In between, conservatives rob the nation's Commons, without building anything. Always, they are bailed out by taxpayers. In 1989, Congress created the Resolution Trust Corp. to take over $125 billion in assets owned by 296 failed savings and loan associations. Over the next six years it added $394 billion in assets belonging to an additional 747 insolvent thrifts. The RTC’s main job was to sell those assets, mostly real estate, at the best price it could get.
In the end, the S&L cleanup cost American taxpayers an estimated $124 billion. The RTC ceased operation in 1996. Despite the price tag of the thrift bailout, many believe the RTC successfully averted even worse consequences and higher costs. Heading the RTC was Vice President George H.W. Bush despite the fact that his son, Neil, was one of the key perpetrators in robbing the S&L's.

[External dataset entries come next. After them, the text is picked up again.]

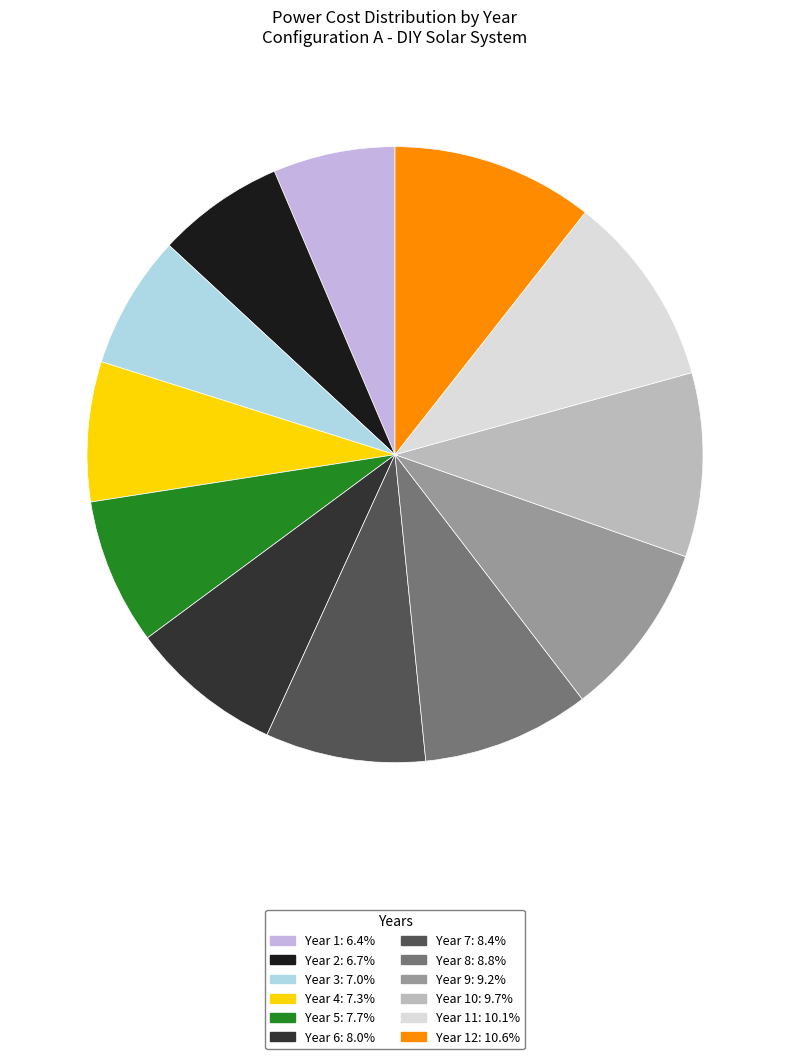

Is there a majority slice in this chart?

No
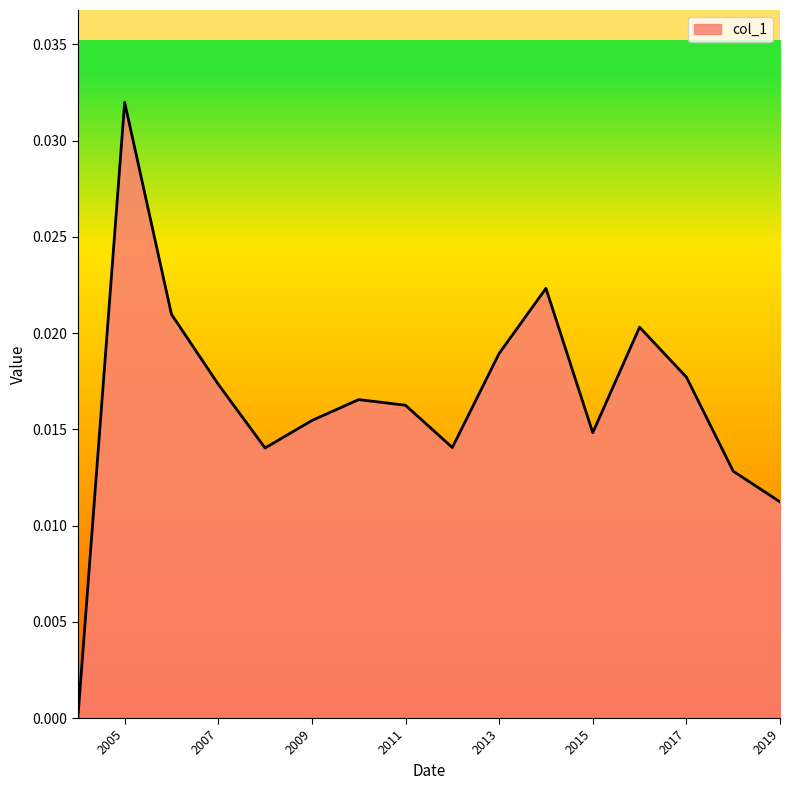

Does the chart have visible grid lines?

No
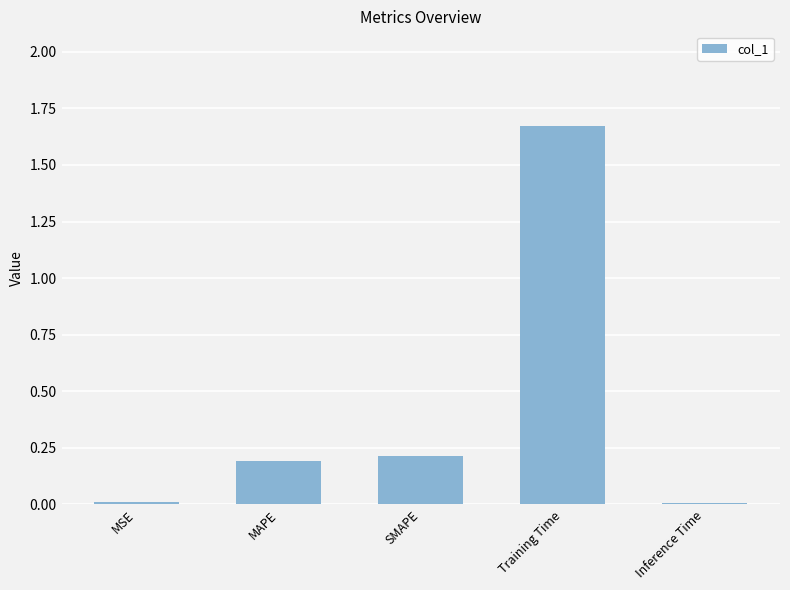

Which has a higher value, MAPE or Inference Time?

MAPE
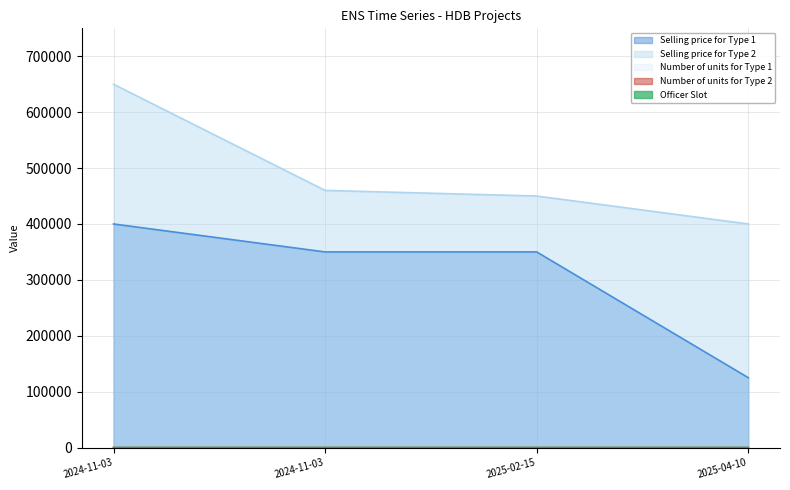

What are all the series names shown in the legend?

Selling price for Type 1, Selling price for Type 2, Number of units for Type 1, Number of units for Type 2, Officer Slot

It's not coincidence that the majority of the perps were Republicans, only one of whom, Charles Humphrey Keating Jr., to my knowledge was convicted of any crime. And, once again, the US taxpayer is called upon to pay the bill, despite enormous wealth the CEO's have piled up during their tenure simply by moving pension fund wealth around that had already been made. From this wealth, they extracted gross bonuses that should have gone to the owners of this money, workers and retirees who should have gotten the majority of the interest on these funds, but were given only a pittance.
As a result of Wall Street's ponzi schemes, the Institute for Policy Studies has identified the staggering income inequality in the US population as the root of a deeply flawed political economy in a recent report entitled: Second Chance A Sensible Plan for Getting the Recovery Right. The authors -- Sarah Anderson, John Cavanagh, Chuck Collins, Dedrick Muhammad, and Sam Pizzigati have outlined a plan that begins with government rebuilding accountability and trust severly undermined by the Bush administration's lack of oversite with the Wall Street financial services industry. Briefly stated, the report warns that
"Congress assumes that the funding for the Wall Street bailout and stimulus investments will come from additional federal borrowing. But this rush to borrow merely shifts the recovery burden onto the backs of future taxpayers. Congress needs to change course — and develop a 'pay as we go' plan that makes Wall Street pay. The lion’s share of bailout funding should come from the high-finance gamblers and CEOs who have so profited from our casino economy."The IPS report suggest several tax reforms that it believes could generate over $500 billion in revenue to pay for economic recovery. Program basics are:
- Fund a green stimulus for the real economy;
- Restructure mortgages for families put at risk by predatory lenders;
- Make Wall Street speculators pay for the bailout;
- Shut down the global casino: Assert real oversight of financial markets; and
- Limit CEO pay and prohibit profiteering from the bailout.